Racist Iowa Republican Steve King asks why racism has such a negative stigma


Sounds like King is attempting to get some right-leaning “independents” out of the closet.


If someone asked, “How did ‘Western Civilization’ become an offensive term?” I think I would be able to engage that as an honest question. I’d probably ask the context that made them think it was, but the simplest explanation would be that while the term is not necessarily offensive, white supremacists and white nationalists talk about it so much that it may be used as a dog whistle. But then Steve King would say, “But what’s wrong with that?”


Let’s make a list of the various ethnic nationalisms in the world, and then take a poll of which ones are Good or Bad.


No, that’s so politically naive!

All partys are just as bad as each other. So why the fuck vote at all! /s


Let’s agree that the idea of racial superiority has been tested over and over and been proven to be a stupid concept only dumbasses of low mental acuity believe in.


Western Civilization was a tactical inclusion. There’s a subset of the white supremacist world that works to test the language of their propaganda. About 15 years ago they really started amping up their use of the phrase western civilization. It works on a couple of levels for them. The first is the somewhat obvious dog-whistling function. They get plausible deniability. The second is ideological. Just keeping the term in common use reinforces the ideas that people are naturally divided into racial and ethnic categories and that those groups are eternally in conflict. The third value of the phrase is that it works as outrage bait and shield. I think this point is why King included it. He knew this statement would be picked up. Now he can turn and say that he is being pilloried for talking about western civilization, a term that carries no particular baggage for a lot of his audience. It lets him paint his critics as out of touch and meaningless. He can essentially use the outrage at the complete sentence to present himself to his constituents as someone hit by out of control political correctness.


Are we the baddies?


Goddamn tramp stamping for things they had nothing to do with. Akin to personally taking credit for western civilization because one is a mammal.



If Steve King thinks people are broadly bad-mouthing Ancient Greece or the Renaissance or the Age of Reason he’s sadly mistaken. But if you use those things as justification for Europe dominating the rest of the world then you’re in white supremacy territory. This is a sneaky con on his part, it’s like he’s asking anyone listening “are you opposed to western civilization?” and when they say “well, no” it’s like he’s gotten them to tacitly agree with white supremacy.


“We must be doing something right, the last 200 years!”


This is predominantly how the Breitbart commenters chose to interpret him. Of course, to do that, they had to ignore the “White Supremacist” part of his sentence.

Then there’s the people who chose to interpret it as “white nationalist = white person who is a nationalist”, with a similar ignoring of the other parts.

Then there’s the people who just outright are all, “What’s the big deal, white people are better than black people.”

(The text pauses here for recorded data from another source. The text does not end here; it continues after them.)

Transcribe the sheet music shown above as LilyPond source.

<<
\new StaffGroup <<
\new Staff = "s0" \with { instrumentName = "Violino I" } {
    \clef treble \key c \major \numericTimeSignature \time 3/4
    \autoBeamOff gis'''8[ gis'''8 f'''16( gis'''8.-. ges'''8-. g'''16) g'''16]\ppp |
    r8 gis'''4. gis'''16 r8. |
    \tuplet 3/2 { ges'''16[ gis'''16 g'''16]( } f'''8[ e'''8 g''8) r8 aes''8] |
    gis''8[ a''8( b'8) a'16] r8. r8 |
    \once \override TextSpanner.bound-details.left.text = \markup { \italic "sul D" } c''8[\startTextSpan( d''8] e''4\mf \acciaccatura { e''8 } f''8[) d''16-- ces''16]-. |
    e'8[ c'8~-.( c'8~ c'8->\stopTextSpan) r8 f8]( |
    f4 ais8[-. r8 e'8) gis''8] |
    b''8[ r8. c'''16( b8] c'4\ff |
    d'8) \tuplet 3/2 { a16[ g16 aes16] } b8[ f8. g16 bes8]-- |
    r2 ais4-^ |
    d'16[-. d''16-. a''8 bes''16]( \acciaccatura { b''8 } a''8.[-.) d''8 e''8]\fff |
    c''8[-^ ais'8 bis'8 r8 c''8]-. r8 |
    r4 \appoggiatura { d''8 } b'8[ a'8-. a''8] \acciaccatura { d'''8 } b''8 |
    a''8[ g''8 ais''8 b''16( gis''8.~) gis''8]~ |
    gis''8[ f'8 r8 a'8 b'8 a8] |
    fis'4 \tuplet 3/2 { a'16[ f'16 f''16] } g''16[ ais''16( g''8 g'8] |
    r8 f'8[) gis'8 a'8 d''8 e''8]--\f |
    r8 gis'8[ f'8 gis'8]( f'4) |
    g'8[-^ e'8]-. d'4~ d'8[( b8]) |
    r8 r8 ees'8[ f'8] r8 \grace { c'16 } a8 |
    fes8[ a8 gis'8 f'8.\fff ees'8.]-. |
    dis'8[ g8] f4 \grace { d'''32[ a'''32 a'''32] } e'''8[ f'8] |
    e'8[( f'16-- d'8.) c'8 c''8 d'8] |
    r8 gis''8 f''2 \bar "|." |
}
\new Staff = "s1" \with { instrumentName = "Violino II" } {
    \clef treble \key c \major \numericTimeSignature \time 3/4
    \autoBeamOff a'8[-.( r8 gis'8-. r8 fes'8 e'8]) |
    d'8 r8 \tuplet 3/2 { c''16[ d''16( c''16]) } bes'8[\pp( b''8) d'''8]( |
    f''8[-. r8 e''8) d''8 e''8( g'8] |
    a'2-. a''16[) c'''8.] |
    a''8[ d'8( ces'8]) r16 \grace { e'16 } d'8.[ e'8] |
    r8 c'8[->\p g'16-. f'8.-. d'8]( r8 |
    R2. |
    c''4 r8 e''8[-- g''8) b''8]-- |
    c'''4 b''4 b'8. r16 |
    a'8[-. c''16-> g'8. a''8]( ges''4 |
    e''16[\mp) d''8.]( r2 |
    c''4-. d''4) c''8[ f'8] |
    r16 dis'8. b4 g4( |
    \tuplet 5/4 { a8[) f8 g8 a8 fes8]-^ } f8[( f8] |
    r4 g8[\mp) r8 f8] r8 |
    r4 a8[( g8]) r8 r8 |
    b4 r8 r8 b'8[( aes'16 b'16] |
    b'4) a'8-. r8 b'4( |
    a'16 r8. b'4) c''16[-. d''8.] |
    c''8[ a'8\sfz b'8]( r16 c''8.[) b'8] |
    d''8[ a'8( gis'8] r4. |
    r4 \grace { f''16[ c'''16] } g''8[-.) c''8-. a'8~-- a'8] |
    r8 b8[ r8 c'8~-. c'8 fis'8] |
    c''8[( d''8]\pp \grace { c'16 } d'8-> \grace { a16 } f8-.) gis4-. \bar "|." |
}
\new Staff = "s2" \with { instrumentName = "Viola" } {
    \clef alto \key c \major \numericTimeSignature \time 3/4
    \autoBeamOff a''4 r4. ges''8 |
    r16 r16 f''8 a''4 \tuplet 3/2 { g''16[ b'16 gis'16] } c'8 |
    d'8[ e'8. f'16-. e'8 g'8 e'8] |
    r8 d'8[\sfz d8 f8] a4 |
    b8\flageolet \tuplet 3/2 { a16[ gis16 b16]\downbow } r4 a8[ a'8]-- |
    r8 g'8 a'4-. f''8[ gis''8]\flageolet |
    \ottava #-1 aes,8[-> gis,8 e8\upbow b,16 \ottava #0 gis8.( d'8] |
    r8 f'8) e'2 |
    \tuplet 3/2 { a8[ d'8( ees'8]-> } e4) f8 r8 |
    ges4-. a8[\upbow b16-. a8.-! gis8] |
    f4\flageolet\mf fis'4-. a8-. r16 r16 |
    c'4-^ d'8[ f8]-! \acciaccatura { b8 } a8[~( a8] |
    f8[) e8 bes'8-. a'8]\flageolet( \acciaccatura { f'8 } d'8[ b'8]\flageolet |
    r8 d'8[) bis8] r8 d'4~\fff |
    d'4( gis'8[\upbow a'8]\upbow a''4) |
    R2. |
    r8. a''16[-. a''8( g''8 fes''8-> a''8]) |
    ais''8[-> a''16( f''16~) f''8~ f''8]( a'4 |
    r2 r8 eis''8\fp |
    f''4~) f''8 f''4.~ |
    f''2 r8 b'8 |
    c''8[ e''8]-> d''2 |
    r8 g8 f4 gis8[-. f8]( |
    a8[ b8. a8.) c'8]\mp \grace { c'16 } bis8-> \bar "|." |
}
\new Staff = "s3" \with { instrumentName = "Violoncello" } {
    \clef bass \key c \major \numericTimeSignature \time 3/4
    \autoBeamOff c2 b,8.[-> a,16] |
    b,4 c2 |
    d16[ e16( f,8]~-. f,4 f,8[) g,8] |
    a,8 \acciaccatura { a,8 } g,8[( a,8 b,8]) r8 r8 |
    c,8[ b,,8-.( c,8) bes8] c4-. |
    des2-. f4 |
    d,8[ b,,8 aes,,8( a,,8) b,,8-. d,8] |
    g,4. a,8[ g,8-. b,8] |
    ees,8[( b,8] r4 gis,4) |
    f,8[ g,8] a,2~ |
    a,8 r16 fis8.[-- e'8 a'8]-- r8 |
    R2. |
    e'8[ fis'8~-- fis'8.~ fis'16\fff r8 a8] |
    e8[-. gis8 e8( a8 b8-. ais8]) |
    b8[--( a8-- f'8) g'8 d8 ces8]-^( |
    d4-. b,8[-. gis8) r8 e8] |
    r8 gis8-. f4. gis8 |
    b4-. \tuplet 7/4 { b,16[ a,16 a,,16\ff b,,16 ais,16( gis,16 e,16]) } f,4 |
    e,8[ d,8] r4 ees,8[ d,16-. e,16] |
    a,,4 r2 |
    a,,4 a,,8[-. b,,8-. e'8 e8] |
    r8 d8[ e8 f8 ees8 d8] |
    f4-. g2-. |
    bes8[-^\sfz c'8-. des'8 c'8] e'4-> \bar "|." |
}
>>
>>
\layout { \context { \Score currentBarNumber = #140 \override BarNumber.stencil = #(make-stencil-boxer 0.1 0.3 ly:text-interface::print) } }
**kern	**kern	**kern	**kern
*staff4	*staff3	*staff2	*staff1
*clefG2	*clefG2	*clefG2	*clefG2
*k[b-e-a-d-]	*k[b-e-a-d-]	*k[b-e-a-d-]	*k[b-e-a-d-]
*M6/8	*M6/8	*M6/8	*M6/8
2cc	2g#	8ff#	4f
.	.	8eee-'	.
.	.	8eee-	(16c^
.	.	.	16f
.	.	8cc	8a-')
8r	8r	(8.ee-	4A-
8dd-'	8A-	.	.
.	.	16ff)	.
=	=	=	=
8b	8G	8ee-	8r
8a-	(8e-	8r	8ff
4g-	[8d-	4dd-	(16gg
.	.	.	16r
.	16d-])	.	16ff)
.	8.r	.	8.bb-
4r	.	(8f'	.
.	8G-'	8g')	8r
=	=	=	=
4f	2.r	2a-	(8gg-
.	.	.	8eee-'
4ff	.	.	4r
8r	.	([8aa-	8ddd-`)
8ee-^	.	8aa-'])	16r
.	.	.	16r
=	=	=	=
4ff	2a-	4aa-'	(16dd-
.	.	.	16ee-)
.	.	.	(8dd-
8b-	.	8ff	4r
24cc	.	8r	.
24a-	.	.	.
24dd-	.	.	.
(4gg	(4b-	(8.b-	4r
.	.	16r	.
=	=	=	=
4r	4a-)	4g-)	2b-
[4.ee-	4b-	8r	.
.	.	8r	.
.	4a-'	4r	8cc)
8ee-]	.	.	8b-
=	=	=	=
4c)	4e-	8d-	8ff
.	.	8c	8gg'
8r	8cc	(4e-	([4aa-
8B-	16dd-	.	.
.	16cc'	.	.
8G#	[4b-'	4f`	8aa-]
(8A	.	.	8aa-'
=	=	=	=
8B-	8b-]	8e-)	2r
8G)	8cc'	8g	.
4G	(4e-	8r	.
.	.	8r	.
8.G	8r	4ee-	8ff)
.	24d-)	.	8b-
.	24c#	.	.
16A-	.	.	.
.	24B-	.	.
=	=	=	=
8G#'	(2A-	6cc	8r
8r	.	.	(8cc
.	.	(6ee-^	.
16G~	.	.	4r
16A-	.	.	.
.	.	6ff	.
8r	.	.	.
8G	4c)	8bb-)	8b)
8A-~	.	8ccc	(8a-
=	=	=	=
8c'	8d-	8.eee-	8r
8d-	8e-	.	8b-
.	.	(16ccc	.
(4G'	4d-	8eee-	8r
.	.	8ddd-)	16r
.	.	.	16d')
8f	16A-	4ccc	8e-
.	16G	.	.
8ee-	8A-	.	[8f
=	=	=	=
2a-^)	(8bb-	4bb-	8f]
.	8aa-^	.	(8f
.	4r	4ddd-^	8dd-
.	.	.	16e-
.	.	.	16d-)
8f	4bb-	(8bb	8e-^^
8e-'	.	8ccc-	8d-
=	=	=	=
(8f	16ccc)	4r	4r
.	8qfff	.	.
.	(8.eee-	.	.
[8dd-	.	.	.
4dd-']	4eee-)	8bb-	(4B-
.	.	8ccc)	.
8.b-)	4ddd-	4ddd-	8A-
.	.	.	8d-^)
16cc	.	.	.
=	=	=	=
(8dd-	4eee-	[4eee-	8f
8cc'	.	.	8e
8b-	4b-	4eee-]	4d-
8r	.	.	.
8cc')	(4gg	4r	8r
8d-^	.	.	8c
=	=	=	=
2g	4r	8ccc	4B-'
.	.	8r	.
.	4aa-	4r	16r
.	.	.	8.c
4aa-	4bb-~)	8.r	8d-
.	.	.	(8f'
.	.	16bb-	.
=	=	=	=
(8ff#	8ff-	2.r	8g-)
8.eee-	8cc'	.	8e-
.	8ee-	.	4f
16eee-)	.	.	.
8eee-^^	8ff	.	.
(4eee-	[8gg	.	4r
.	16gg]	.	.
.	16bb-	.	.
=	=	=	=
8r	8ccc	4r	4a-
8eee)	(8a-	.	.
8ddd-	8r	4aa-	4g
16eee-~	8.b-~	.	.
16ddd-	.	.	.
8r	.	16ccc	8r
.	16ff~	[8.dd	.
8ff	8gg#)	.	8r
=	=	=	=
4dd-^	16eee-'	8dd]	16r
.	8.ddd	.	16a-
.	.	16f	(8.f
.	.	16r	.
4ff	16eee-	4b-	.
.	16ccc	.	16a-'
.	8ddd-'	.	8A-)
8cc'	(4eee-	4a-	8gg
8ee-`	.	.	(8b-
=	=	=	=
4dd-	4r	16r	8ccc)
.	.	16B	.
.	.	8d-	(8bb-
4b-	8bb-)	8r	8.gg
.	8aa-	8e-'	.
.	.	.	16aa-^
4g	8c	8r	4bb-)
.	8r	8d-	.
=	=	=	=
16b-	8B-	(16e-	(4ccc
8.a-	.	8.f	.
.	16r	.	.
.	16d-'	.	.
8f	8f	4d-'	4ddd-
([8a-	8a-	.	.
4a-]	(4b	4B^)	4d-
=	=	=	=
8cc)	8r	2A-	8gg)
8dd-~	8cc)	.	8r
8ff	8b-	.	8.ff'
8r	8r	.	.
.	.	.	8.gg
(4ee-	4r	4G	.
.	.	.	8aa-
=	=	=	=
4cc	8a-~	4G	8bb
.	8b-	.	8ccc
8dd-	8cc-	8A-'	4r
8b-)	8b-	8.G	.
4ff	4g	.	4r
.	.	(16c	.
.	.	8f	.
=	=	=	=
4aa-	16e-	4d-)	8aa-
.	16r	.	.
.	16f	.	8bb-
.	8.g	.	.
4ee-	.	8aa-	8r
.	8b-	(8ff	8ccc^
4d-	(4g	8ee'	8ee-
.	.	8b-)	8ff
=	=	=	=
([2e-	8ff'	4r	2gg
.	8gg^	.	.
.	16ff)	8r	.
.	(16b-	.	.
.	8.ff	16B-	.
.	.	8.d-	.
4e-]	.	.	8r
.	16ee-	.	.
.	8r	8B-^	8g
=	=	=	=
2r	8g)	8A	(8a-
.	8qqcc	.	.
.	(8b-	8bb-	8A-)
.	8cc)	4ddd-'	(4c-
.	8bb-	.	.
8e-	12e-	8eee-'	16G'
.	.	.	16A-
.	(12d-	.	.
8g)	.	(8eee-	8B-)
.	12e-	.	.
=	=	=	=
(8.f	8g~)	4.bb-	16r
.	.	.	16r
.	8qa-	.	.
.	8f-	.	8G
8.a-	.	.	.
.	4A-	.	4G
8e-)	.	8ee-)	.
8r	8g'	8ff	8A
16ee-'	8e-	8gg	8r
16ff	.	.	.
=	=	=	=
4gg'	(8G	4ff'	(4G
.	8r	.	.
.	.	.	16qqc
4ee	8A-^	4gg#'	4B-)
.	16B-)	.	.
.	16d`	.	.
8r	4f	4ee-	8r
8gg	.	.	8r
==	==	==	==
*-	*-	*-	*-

If these three broad category of responses were removed, there wouldn’t be much left of the thread. Breitbart, folks.


Also; no dates or names of commanders or any other verifiable details, making it more difficult to disprove.


even those three periods are taken out of context if you view them as purely western - or worse - purely white.

history taught in american school down plays the middle east, northern africa, and the far east ( using the terms of the times ) and the influences and contributions they had to making those three periods what they were.

framing as “western” is basically taking a bunch of “cool stuff” and appropriating it as “ours” - taking it out of context of world and human history. leading to a false sense of superiority of white english speaking people.







He literally asks why “white supremacist” is offensive language.

This is then called a report on “hard-line views on immigration”.

Why is calling racism just “racism”, still somehow more offensive to some people than championing the term “white supremacist”?


I just said this the other day in a thread that nearly everyone in this thread probably read, but I’ll repeat myself. It makes me think of “hyperreality” - the idea that we are substituting simulacra for reality and not noticing. Like air brushed pictures of models. I feel like this exists in a space of “hyper-rational” where there is this form of rationality but really it’s just s simulacrum of rationality. Using rationality to engage with it doesn’t affect it, because it was never rational to begin with, but instead it pulls you into the simulation.

The number of things wrong with the idea that you can defend “white nationlism” as “white and nationalist” is mind boggling. But if I started pointing them out, a person who plays that game would always have the upper hand because their goal isn’t to prove a point, it is to retreat from reality, and thereby blunt any reality-based criticism.


Jared Diamond claims for it to have been mostly a result of geographic conditions, periods of migration and the global distribution of natural resources, The theory seems sensible to me.


You might have really nailed it there.

We have replaced so many real things with idealised, unobtainable versions of things that we aspire too that we may indeed have lost touch with what is actually real.
That idea allows stupidity, ignorance and denial a place in the world by simply not allowing other worlds to exist; Thoughts cease to become opinions, rather they become unquestionable foundations of personal realities.
In essence, argument then reinforces that personal reality and questions strengthen belief.


I have read Jared Diamond’s Guns, Germs, and Steel, and (like you) I find his theories sensible.

I do have a quibble: GG&S is a bit repetitive – Diamond could have edited out at least 10% of the book, perhaps as much as 25%, and still made his point.